● PROBLEM DETAILS: Write out every line of the entries below, keeping each one unchanged.

#### RAW RECORDS

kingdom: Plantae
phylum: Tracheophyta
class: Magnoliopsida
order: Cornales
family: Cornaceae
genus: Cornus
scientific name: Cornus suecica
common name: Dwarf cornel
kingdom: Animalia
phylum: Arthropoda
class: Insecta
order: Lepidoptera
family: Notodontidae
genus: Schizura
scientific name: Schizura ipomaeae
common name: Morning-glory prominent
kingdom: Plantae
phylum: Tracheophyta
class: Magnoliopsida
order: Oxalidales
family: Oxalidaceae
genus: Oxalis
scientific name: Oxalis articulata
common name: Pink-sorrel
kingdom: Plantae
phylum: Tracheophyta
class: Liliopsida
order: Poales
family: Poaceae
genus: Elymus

########

● TASK RESPONSE:
kingdom: Plantae
phylum: Tracheophyta
class: Magnoliopsida
order: Cornales
family: Cornaceae
genus: Cornus
scientific name: Cornus suecica
common name: Dwarf cornel
kingdom: Animalia
phylum: Arthropoda
class: Insecta
order: Lepidoptera
family: Notodontidae
genus: Schizura
scientific name: Schizura ipomaeae
common name: Morning-glory prominent
kingdom: Plantae
phylum: Tracheophyta
class: Magnoliopsida
order: Oxalidales
family: Oxalidaceae
genus: Oxalis
scientific name: Oxalis articulata
common name: Pink-sorrel
kingdom: Plantae
phylum: Tracheophyta
class: Liliopsida
order: Poales
family: Poaceae
genus: Elymus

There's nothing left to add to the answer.